An interesting thesis to be sure, but his pictionary example highlights where it breaks down. Using a graphical UI is not like drawing a picture of what you want; it's manipulating a pseudo-physical interface using a mouse (for desktops) or your actual fingers (mobile devices and tablets).
In the real world, if you were sitting next to a stereo, would you prefer to instruct the person sitting next to you to load a song and hit play, or would you prefer to just do it yourself? That's the difference between a command line and a GUI: the difference between describing an action and performing it directly.
As for discoverability: saying you need to "know a language" to know that your song is in a folder, and that folders are nested, and that they reside on drives, ignores the fact that you need to know one for a command line too: you need to know the command "play" exists; you need to know that song names should be in double-quotes.

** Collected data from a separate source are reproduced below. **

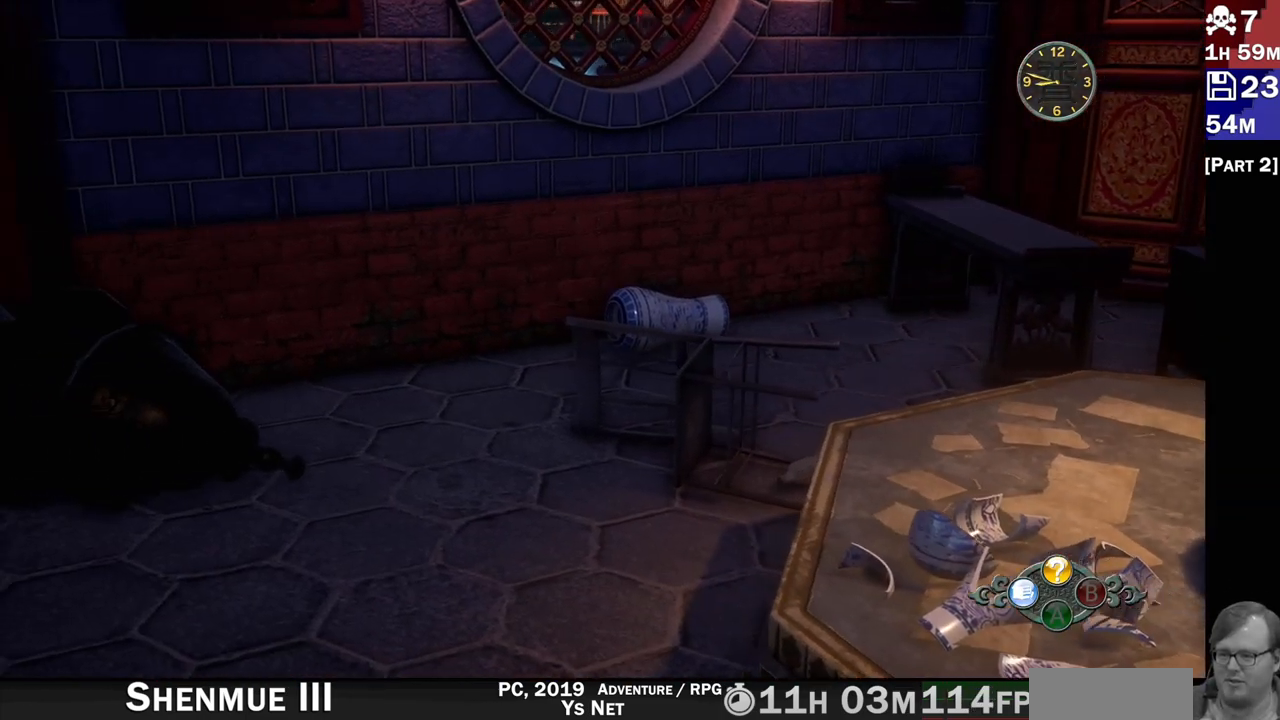
{"buttons": ["L2"], "left_stick": "center", "right_stick": "right", "events": [[117, "left_stick", "up-left"], [150, "L1", "down"], [217, "L1", "up"], [233, "right_stick", "center"], [417, "left_stick", "center"], [500, "right_stick", "right"]]}
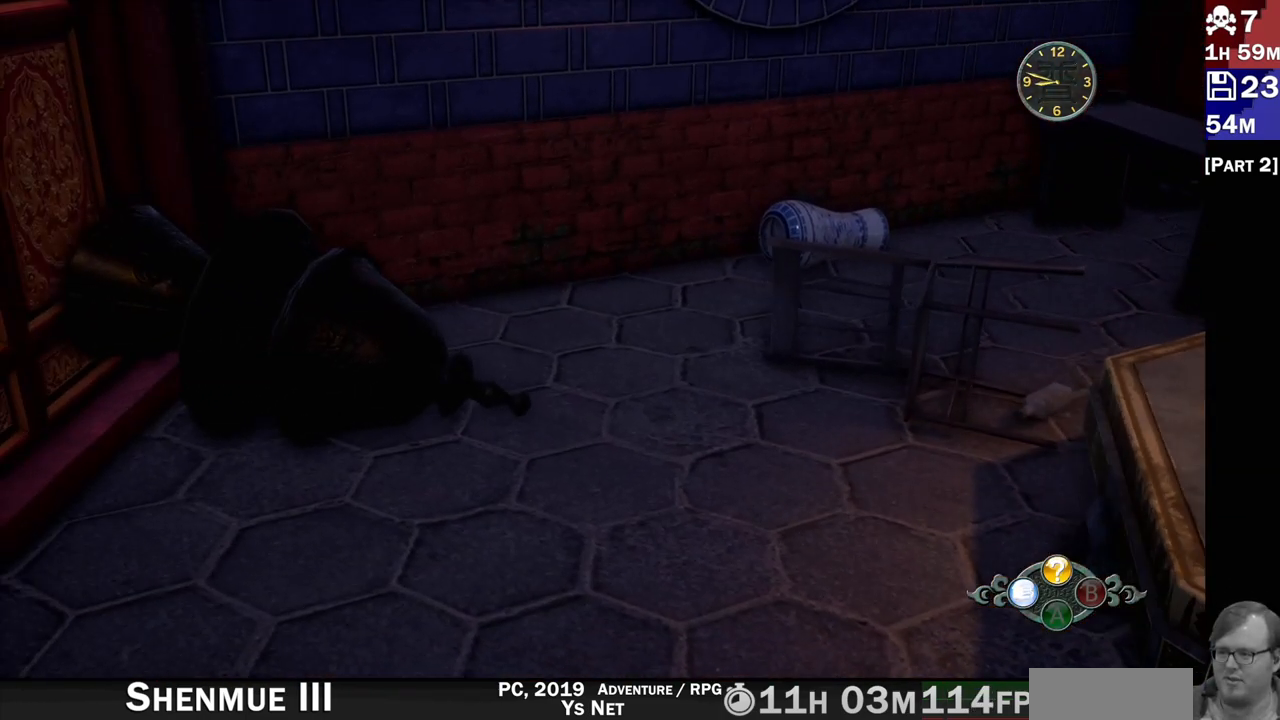
{"buttons": ["L2"], "left_stick": "up-left", "right_stick": "right", "events": [[83, "left_stick", "up-left"]]}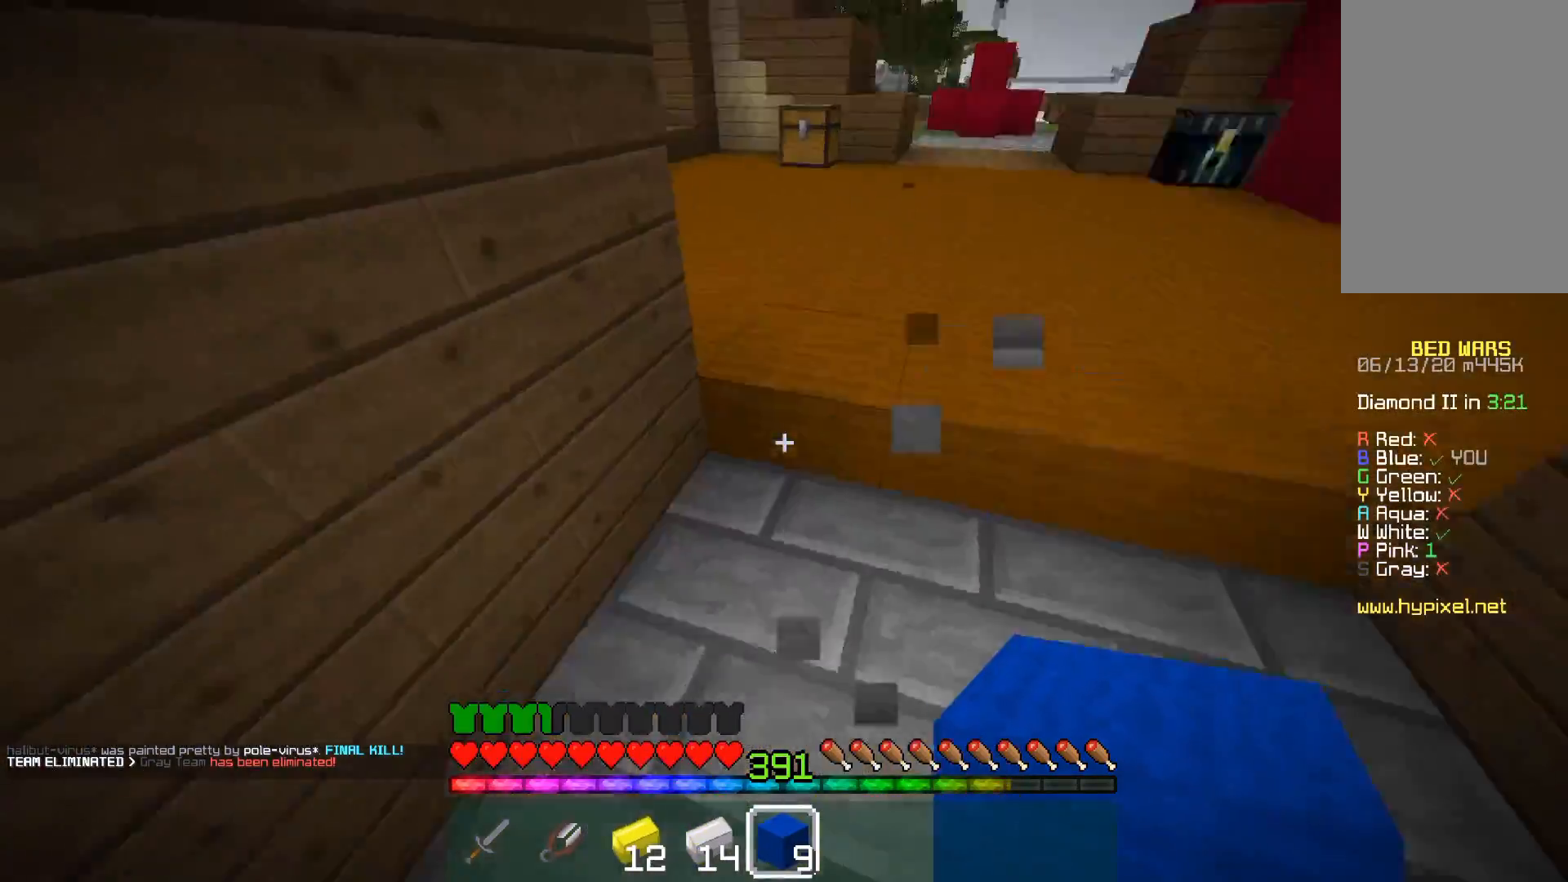
Gameplay with keyboard and mouse; each line is a JSON object with the keys and mouse buttons held at the frame after it. "events" lists presses ("down") and releases ("up") of "a", "d", "s", "space", "w", "mouse_left" and "mouse_right" between this image and that frame as [ms after this image, input, new state], when the widget could be followed in between. "mouse_left", "mouse_right" = the "left", "right" buttons of the "mouse" list. No other keys are recorded. Fast repeated clicks can show as one long hold. Mouse movement is not recorded.
{"keys": ["a", "w"], "mouse": [], "events": [[133, "a", "up"], [317, "a", "down"]]}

You need to know the keyword "random" (rather than "shuffle"), and whether or not it understands commas.
In a GUI you can spot an icon with a musical note on it, and that's your first clue. Then you can poke around and see a round button with a triangle on it, a 40-year-old visual convention. The inherent discoverability of a visual interface is its primary advantage.
I clearly remember 15 years ago, sitting at a freshly-installed Linux command prompt, and being utterly frustrated. I wanted to explore the system, but didn't know the words. How do you discover "ls"? You can't even use "man" (if you knew about that, which I didn't) because you need to know the command in advance.
Discoverability of GUI components is definitely a big advantage of graphical programs. A bit of NLP magic could help. Most CLIs have this at an extremely basic level -- invoke the command with invalid arguments and it will print out a short "help" blurb.
Some tools (e.g. git, sbt) take it a step further and will suggest alternatives based on similar commands. 'git sattus' will ask if you mean 'git status', for example.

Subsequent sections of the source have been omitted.